> [What is asked]
#1 In the housing article, how many new housing units does Governor Gavin Newsom say California needs to build by 2025?
#2 Rewrite the stretch of the housing article from "But numbers also" through "and forget process.", replacing "outcomes" with "results".

> [Provided text]
The sense of crisis around housing affordability in many of America's cities is at the highest level it's been in a long time. Responses to the crisis are often politically contentious, but the existence of a crisis is no longer so. And policy makers have been marshaling quantitative studies to make the case for their preferred reforms, leading to a barrage of headlines such as:
California needs to build 3.5 million new housing units by 2025, according to Governor Gavin Newsom, who promises to make it happen.
Portland, Oregon needs to add 3,500 - 4,500 housing units each year for the 30-year timeframe to 2035, according to the city's Housing Needs Analysis, whereas from 1997–2017 it averaged under 3,000 per year.
Numbers are a good rallying cry. Numbers are a measurable goal that can inform concrete action. They're useful.
But numbers also simplify. They create the temptation to become fixated on the number itself and lose sight of context. They cause us to fixate on outcomes and forget process.
The Process Matters
At Strong Towns, we're all about process. In the tradition of urban thinkers such as Jane Jacobs, we think that how our cities are planned, financed, and built is more important to get right than knowing the type of city that will ultimately emerge. And yet that's hard to reconcile with the urgency with which people, justifiably, talk about housing affordability, which leads to proposals like these:
"Ban zoning statewide."
"Abolish all height limits. Allow only 50-plus-story towers near transit stations."
"Just build it all as social housing."
"Use all vacant land owned by local government for high-rise affordable housing."
These are all things I've heard advocated in earnest by well-meaning housing advocates. In other words, just get the units built. Who cares how they're distributed or who builds them? Just make it happen! We need them!
The world looks simple when you optimize for one variable. And yet, anyone familiar with the history of North American cities (or, almost certainly, even just their own city) can cite examples of grave harm done by this sort of tunnel vision.
Optimize for the goal of removing visible blight? You get the bulldozers of urban renewal.
Optimize for the goal of providing public housing as cheaply and politically-uncontroversially as possible? You get horror stories like Pruitt-Igoe.
Optimize for the goal of moving traffic at high speed, despite the risks? You get statistically inevitable tragedy.
Our decisions have fallout. Optimize housing policy simply to increase the number of homes, and there's no question that we'll make decisions with the potential to radically transform a place's physical and social fabric in a short amount of time. And that they will have fallout too.
And yet, those numbers.
A common form of pushback we get at Strong Towns when we talk about incremental development as a process is that it's not up to the scope of the challenges our cities face. That, by asserting that cities are complex systems and we should tread lightly in disrupting them through top-down action, we're not taking the affordability crisis seriously. (Or climate change seriously. Or car dependence seriously. Et cetera.)

> [Information provided]
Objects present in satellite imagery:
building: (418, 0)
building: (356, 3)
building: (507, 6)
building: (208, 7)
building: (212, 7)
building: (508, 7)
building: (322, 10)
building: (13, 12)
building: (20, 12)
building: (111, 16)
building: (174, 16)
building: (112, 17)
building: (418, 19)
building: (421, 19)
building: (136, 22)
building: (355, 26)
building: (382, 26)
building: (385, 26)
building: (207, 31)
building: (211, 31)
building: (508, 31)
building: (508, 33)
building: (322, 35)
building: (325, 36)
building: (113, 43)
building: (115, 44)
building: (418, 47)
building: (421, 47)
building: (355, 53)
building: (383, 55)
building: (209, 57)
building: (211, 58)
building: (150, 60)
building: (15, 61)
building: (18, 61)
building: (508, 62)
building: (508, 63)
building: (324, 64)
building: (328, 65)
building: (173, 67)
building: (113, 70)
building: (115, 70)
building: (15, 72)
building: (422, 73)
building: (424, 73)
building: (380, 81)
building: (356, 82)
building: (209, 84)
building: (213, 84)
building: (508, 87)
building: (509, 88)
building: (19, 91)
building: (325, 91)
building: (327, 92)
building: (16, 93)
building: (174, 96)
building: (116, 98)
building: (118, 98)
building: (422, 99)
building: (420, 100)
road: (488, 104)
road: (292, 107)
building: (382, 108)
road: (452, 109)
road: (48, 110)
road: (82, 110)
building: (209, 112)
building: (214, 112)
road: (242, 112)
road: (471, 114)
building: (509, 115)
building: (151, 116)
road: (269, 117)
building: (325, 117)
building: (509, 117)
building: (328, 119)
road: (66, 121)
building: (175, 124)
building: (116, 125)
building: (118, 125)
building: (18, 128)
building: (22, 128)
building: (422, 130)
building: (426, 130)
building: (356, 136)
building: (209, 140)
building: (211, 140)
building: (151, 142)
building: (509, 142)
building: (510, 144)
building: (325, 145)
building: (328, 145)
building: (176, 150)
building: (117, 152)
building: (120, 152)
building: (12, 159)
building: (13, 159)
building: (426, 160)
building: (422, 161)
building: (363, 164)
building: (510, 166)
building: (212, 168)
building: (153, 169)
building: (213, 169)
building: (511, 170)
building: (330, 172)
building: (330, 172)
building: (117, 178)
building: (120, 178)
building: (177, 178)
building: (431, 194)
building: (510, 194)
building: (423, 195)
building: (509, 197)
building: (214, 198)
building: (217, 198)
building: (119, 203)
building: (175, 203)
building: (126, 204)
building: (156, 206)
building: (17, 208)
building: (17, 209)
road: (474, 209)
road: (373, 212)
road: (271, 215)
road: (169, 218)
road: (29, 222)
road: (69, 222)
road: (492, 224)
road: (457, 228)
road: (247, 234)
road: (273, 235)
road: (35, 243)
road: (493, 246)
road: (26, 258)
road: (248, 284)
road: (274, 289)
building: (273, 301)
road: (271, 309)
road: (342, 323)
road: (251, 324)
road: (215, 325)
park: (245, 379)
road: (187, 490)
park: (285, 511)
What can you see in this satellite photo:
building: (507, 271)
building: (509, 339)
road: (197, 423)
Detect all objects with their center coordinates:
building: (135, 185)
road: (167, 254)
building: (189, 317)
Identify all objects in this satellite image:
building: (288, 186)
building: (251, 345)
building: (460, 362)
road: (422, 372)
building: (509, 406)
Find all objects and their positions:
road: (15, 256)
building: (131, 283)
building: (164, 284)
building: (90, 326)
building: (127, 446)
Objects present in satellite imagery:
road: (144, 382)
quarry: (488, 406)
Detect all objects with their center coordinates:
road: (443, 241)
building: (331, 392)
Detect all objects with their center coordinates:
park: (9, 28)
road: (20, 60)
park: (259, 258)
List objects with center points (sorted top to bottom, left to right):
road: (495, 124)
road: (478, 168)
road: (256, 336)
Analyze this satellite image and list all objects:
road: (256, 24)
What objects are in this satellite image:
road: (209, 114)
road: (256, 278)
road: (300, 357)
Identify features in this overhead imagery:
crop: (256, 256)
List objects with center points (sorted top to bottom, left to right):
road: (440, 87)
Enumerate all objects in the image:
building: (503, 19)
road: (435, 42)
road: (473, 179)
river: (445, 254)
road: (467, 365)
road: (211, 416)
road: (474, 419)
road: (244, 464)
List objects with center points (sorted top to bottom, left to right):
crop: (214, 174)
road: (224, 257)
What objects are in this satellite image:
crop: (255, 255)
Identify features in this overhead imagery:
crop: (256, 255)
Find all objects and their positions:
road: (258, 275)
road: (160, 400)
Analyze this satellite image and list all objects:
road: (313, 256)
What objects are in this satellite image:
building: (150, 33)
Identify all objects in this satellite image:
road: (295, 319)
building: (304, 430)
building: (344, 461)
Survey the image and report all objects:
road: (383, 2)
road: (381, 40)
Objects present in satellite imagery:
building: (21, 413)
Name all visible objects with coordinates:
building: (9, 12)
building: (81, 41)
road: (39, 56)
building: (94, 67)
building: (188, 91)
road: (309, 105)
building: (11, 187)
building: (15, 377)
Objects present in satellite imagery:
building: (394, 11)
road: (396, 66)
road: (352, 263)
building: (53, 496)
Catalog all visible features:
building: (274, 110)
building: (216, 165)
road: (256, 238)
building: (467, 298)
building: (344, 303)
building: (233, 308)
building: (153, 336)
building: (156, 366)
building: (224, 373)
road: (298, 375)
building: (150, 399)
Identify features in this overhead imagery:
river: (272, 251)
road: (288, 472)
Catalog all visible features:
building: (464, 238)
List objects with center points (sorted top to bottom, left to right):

> [Solutions to the problems]
#1 3.5 million

#2
But numbers also simplify. They create the temptation to become fixated on the number itself and lose sight of context. They cause us to fixate on results and forget process.